And Do It Now
The Must-Do List - New York Times
The Bush administration’s assault on some of the founding principles of American democracy marches onward despite the Democratic victory in the 2006 elections. The new Democratic majorities in Congress can block the sort of noxious measures that the Republican majority rubber-stamped. But preventing new assaults on civil liberties is not nearly enough.Our list starts with three fundamental tasks:
Five years of presidential overreaching and Congressional collaboration continue to exact a high toll in human lives, America’s global reputation and the architecture of democracy. Brutality toward prisoners, and the denial of their human rights, have been institutionalized; unlawful spying on Americans continues; and the courts are being closed to legal challenges of these practices.
- Restore Habeas Corpus
- Stop Illegal Spying
- Ban Torture, Really




Comments
Yeah, too bad the New York Times and the rest of the whore media has spent the last six years enabling these thugs and their non-stop gutting of our civil liberties. Thanks for the bloody list, ya fucking whores.

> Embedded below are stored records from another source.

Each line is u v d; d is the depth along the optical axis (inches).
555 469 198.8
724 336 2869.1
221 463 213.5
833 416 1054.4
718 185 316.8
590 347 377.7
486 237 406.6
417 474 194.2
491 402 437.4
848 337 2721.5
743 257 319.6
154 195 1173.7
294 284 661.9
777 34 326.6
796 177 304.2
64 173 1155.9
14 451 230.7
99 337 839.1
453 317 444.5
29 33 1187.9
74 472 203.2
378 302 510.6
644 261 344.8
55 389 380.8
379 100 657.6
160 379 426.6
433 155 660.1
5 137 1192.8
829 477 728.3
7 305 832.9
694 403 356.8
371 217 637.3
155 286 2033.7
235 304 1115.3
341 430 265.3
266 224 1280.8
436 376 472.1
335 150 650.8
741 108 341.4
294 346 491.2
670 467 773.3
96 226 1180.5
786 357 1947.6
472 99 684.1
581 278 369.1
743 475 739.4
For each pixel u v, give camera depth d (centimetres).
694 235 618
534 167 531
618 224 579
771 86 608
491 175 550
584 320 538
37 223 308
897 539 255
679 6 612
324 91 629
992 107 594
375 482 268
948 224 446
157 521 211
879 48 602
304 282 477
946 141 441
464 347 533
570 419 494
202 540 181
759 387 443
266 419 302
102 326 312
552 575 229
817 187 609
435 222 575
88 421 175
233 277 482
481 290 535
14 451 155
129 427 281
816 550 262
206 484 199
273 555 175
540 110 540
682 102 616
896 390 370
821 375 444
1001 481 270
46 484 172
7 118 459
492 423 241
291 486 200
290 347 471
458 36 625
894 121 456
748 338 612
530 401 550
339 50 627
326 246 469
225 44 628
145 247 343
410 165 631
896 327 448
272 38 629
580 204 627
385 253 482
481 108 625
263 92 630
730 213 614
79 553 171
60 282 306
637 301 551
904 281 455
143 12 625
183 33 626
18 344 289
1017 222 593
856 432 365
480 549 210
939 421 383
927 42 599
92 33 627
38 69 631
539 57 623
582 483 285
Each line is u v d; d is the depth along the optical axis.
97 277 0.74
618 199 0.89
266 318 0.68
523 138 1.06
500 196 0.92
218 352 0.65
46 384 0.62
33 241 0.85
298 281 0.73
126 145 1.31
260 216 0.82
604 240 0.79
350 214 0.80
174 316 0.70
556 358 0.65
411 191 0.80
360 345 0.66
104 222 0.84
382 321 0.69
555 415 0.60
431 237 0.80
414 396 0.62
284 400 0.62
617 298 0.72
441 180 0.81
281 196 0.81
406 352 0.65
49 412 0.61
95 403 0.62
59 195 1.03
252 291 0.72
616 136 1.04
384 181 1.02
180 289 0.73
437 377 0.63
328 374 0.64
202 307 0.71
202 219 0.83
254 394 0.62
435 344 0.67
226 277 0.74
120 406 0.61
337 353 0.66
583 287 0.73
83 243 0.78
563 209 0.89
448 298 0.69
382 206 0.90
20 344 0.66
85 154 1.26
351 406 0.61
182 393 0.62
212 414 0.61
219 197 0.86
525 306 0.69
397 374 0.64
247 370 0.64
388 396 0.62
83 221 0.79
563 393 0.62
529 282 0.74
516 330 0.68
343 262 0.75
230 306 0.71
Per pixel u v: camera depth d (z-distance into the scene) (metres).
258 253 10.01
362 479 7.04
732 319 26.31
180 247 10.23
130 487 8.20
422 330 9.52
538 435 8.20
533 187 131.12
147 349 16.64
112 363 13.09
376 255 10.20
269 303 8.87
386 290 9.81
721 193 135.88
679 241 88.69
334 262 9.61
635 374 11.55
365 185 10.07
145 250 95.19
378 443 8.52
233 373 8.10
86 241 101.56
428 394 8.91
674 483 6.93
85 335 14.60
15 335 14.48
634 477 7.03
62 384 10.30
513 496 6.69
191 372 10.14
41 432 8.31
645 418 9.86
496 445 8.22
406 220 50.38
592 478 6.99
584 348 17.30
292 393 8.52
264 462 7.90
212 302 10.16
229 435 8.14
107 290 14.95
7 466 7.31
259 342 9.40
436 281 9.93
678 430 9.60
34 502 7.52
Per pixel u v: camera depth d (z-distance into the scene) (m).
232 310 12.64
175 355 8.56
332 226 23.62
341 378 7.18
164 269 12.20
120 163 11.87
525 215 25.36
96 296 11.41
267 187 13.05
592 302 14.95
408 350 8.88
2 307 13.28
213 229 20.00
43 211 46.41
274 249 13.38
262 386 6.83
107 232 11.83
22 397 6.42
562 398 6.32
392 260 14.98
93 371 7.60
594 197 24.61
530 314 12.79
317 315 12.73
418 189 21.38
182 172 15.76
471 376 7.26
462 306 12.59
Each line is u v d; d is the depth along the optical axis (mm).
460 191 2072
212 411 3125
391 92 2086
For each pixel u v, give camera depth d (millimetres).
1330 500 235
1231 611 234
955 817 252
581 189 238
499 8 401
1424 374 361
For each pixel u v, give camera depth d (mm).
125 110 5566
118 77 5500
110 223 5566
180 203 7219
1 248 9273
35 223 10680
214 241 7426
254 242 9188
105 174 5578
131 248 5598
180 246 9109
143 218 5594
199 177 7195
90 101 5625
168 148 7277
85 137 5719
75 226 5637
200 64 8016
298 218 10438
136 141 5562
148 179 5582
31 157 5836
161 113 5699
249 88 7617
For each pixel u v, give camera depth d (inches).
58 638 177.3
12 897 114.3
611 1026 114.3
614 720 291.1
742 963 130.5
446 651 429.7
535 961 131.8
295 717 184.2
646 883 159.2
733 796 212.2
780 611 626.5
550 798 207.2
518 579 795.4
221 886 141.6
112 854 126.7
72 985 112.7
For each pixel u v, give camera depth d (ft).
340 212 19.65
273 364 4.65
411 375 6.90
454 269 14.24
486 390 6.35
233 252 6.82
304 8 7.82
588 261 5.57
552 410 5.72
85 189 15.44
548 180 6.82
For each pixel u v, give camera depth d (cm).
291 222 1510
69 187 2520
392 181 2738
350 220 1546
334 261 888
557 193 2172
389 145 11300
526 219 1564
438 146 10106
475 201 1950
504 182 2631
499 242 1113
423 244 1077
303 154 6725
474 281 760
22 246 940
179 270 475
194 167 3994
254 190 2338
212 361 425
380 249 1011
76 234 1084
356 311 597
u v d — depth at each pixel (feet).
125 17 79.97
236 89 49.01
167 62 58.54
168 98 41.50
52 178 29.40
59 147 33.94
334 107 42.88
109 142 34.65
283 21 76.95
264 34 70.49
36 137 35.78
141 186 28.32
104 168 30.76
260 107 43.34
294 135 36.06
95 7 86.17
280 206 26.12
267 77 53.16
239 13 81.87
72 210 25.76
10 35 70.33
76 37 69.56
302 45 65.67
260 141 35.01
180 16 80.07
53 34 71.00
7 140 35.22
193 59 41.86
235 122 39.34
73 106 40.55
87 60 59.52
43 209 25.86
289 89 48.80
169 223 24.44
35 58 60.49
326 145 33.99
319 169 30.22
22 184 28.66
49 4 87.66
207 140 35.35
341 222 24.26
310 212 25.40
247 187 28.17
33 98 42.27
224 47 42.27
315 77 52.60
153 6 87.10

It's also worth noting that there is only one Democratic presidential candidate who has shown any real interest in restoring our forfeited civil liberties, and his name isn't Clinton, Edwards, or Obama.
http://kucinich.us/issues
Kucinich and actually...Ron Paul for 08 would be great.
go read Greenwald:
http://www.salon.com/opinion/greenwald/2007/03/04/hearings/index.html
You begin with hearings.
Greenwald proves the adage that amateurs talk strategy, professionals talk logistics.
The two most important issues have been overlooked, here:
Without an informed public we are slaves. It's that simple. With corporate counting of the vote we are slaves. It's that simple.
Energy spent on impeachment legitimates the bastards -- and allows them to set the agenda.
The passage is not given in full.